WHAT TO DO:
1. From the reflection on the 18th Sunday readings, list every scripture reading cited for that Sunday, giving each book with its chapter and verses.
2. Reproduce word for word a portion of the reflection on the 18th Sunday readings, beginning at the words "Readings: Exodus 16:2-4,12-15  Ephesians" and ending after the words "journey through history.".

Monday, July 30, 2018

18th Sunday B


18th Sunday in Ordinary Time B

Readings: Exodus 16:2-4,12-15  Ephesians 4:17,20-24  
John 6:24-35

The readings for this Sunday proclaim God as the giver of life-sustaining gifts: manna for Israel in its journey through the wilderness, and Jesus, the bread come down from heaven, the source of eternal life.  Christians are challenged to move beyond working simply for perishable food to union with God, the giver of the gifts that sustain God’s people on their journey through history.
The Exodus reading presents a sharp contrast between the grumbling Israelites and the Lord who provides manna and quail for their journey through the wilderness from Egypt to Mount Sinai.  Rather than trusting the God who had saved them from slavery in Egypt with spectacular signs and wonders, “the whole Israelite community” grumbles and wishes nostalgically that they had died in Egypt where “we sat by our fleshpots and ate our fill of bread!”  Material security in slavery is preferred to the freedom of the wilderness which calls for trust in God.  The Israelites complain to Moses and Aaron, “But you had to lead us into this desert to make the whole community die of famine!”  In spite of these rebellious complaints, the Lord patiently promises sustaining gifts of manna and quail “so that you may know that I, the Lord, am your God.”  The purpose of these gifts is not simply physical sustenance in the wilderness.  Behind the Israelites’ complaint about lack of food is their failure to trust in God.  The daily portions of food will be given to “test them to see whether they follow my commandments or not.”  When the Israelites see the strange “fine flakes like hoarfrost” and ask, “What is this (ma-hu’)”? Moses tells them, “This is the bread which the Lord has given you to eat.”  Israel is challenged to move beyond the gift to the giver, the One who sustains the community on its journey to freedom under the covenant.  Sadly, they sin by both trying to store more manna than they need (16:19-21) and then trying to go out to gather manna on the Sabbath when they have provided with a double portion on the day before (16:27-30).

DATA PROVIDED:

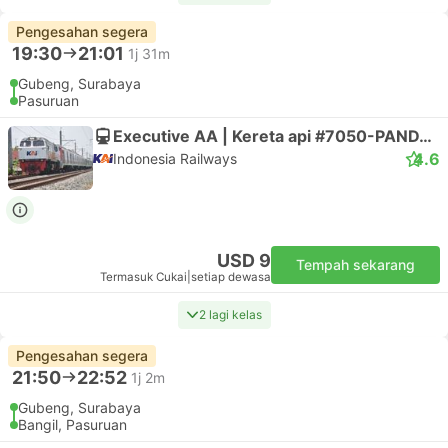
Pengesahan segera
19:30
21:01
1j 31m
Gubeng, Surabaya
Pasuruan
Executive AA | Kereta api #7050-PANDALUNGAN 2
4.6
Indonesia Railways
USD 9
Tempah sekarang
Termasuk Cukai
|
setiap dewasa
2 lagi kelas
Pengesahan segera
21:50
22:52
1j 2m
Gubeng, Surabaya
Bangil, Pasuruan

ANSWERS PER TASK:
1.
Exodus 16:2-4,12-15
Ephesians 4:17,20-24
John 6:24-35

2.
Readings: Exodus 16:2-4,12-15  Ephesians 4:17,20-24  
John 6:24-35

The readings for this Sunday proclaim God as the giver of life-sustaining gifts: manna for Israel in its journey through the wilderness, and Jesus, the bread come down from heaven, the source of eternal life.  Christians are challenged to move beyond working simply for perishable food to union with God, the giver of the gifts that sustain God’s people on their journey through history.